Meyer and Sullivan track what it costs to consume at a level not to be in poverty, that is, to create a consumption poverty rate (CPR) that is shown on the last track. The better question is not do the US poor have enough income, but do they have enough consumption? Without getting into what poverty programs are good and bad, the case of food stamps, now SNAP, is such instructive. Take two families with identical income and one of them received one or more consumption based forms of assistance such as SNAP and clearly one is relatively better off. The OPR does no consider any assistance to the people in poverty that they measure. 

But a goal to eradicate poverty needs to be based against an absolute standard with policy clearly targeting families to get them across that standard. We do not want people deprived. It is not about income, its about existence beyond deprivation. 
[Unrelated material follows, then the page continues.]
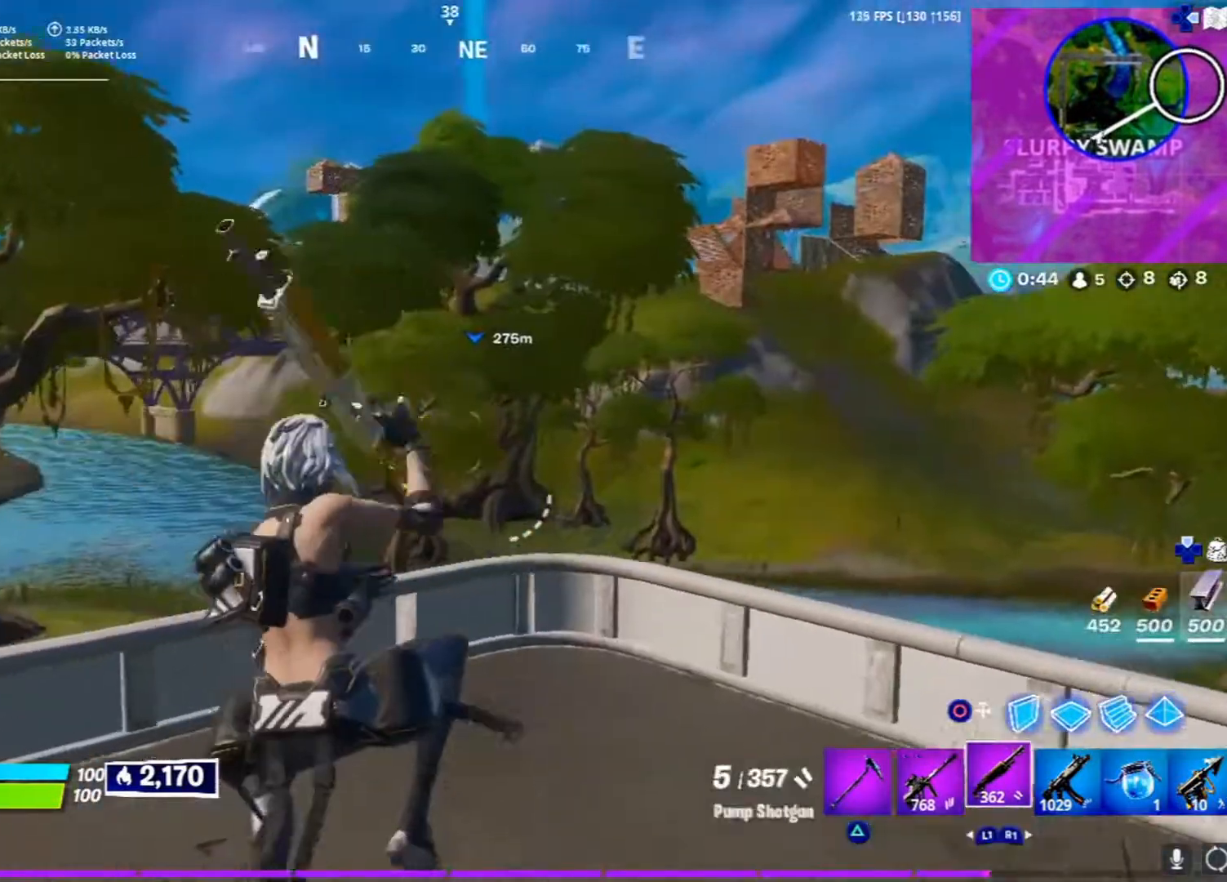
{"buttons": [], "left_stick": "up-left", "right_stick": "center", "events": [[33, "L1", "down"], [133, "right_stick", "left"], [200, "L1", "up"], [350, "right_stick", "center"]]}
One of the reasons for the consumption poverty rate (CPR)  is consumption is a better predictor of deprivation than income. (Perhaps two people have the same income, but one cannot afford to put good food on the table, who is worse off?).

You can find their excellent paper here (https://leo.nd.edu/assets/249750/meyer_sullivan_cpr_2016_1_.pdf)

To listen to the news media and the advocacy groups everything is a crisis and a disaster and the world and the US is getting worse. The nice thing about data is it proves the obverse, the world and the US is getting better at a rate begun in about 1980 that is astonishing. But good news does not bleed and therefore will not lead.

So here is what is remarkable: From 1980 to 2015 the consumption poverty rate fell by 9.4 percentage points, while the official poverty rate rose by 0.5 percentage points.

So what make more sense, that the US has a poverty rate of 13.5 (in 2015) that is virtually impossible to lessen or eliminate, or a Poverty rate based on consumption that is 3.5% of the population that we might be able to further reduce.  

I would like to see the end of poverty wouldn’t you? 

Be a Data Skeptic and do your own research

We hear constantly about bias reporting and fake news and you should be motivated to be skeptical about any data you hear reported and motivated to search out the actual facts.

In other cases, such as the FBI’s hate crime data, the data are not reliable without understanding how it is collected. The data is fine, but year to year comparisons are not easily possible because of the data design. (see The importance of data skepticism. Hate crimes did not rise 17% in one year. )

Many data websites do exist to help you find actual facts. 

Some of the best fact based sites are
https://Justfacts.org
https://Gapminder.org
https://Fred.org
https://humanprogress.org.

So the message is be humble, don’t believe everything at face value and learn how and do your own research.